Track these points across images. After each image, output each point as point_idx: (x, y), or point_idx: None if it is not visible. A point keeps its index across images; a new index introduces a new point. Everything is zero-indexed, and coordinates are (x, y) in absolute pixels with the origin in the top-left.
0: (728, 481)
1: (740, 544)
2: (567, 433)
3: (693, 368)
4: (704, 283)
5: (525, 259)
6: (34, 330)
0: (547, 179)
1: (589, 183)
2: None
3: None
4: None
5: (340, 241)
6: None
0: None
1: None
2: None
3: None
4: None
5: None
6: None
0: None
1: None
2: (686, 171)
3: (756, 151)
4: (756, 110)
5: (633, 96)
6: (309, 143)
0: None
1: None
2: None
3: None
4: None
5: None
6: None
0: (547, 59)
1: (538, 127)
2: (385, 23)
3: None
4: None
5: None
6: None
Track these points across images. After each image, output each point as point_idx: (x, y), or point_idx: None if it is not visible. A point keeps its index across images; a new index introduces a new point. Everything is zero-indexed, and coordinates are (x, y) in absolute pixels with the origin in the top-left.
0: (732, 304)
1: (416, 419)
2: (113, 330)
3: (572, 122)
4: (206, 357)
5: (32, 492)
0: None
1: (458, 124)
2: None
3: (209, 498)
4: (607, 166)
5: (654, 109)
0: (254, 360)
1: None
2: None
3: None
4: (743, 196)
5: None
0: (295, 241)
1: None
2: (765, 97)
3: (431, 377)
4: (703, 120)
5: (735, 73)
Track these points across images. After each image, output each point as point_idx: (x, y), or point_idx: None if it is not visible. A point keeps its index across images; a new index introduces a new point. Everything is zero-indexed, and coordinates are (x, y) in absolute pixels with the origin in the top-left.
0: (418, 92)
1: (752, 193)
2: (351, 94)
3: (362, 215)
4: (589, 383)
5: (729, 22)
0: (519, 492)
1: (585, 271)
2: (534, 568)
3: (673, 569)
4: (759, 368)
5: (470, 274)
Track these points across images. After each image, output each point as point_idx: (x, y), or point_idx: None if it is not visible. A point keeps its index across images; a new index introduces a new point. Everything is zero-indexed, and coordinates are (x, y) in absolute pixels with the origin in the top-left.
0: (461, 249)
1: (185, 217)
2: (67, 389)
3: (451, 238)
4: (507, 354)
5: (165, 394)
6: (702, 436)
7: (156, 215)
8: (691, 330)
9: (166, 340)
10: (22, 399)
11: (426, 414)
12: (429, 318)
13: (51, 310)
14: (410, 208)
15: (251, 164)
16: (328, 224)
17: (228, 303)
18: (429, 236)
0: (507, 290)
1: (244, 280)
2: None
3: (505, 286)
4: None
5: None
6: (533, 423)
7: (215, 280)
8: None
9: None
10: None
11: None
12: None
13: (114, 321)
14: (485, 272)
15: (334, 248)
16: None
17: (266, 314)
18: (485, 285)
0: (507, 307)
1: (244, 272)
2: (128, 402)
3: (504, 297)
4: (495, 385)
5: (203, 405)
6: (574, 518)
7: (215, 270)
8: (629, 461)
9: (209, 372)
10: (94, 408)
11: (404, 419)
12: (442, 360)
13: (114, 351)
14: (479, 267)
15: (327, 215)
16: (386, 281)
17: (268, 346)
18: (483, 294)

^^^^

■ TASK OBJECTIVE: Can you copy the part of the listing that runs from its start through the line containing "5: (735, 73)", including that line, reproducing each line exactly?

■ TASK ANSWER:
Track these points across images. After each image, output each point as point_idx: (x, y), or point_idx: None if it is not visible. A point keeps its index across images; a new index introduces a new point. Everything is zero-indexed, and coordinates are (x, y) in absolute pixels with the origin in the top-left.
0: (728, 481)
1: (740, 544)
2: (567, 433)
3: (693, 368)
4: (704, 283)
5: (525, 259)
6: (34, 330)
0: (547, 179)
1: (589, 183)
2: None
3: None
4: None
5: (340, 241)
6: None
0: None
1: None
2: None
3: None
4: None
5: None
6: None
0: None
1: None
2: (686, 171)
3: (756, 151)
4: (756, 110)
5: (633, 96)
6: (309, 143)
0: None
1: None
2: None
3: None
4: None
5: None
6: None
0: (547, 59)
1: (538, 127)
2: (385, 23)
3: None
4: None
5: None
6: None
Track these points across images. After each image, output each point as point_idx: (x, y), or point_idx: None if it is not visible. A point keeps its index across images; a new index introduces a new point. Everything is zero-indexed, and coordinates are (x, y) in absolute pixels with the origin in the top-left.
0: (732, 304)
1: (416, 419)
2: (113, 330)
3: (572, 122)
4: (206, 357)
5: (32, 492)
0: None
1: (458, 124)
2: None
3: (209, 498)
4: (607, 166)
5: (654, 109)
0: (254, 360)
1: None
2: None
3: None
4: (743, 196)
5: None
0: (295, 241)
1: None
2: (765, 97)
3: (431, 377)
4: (703, 120)
5: (735, 73)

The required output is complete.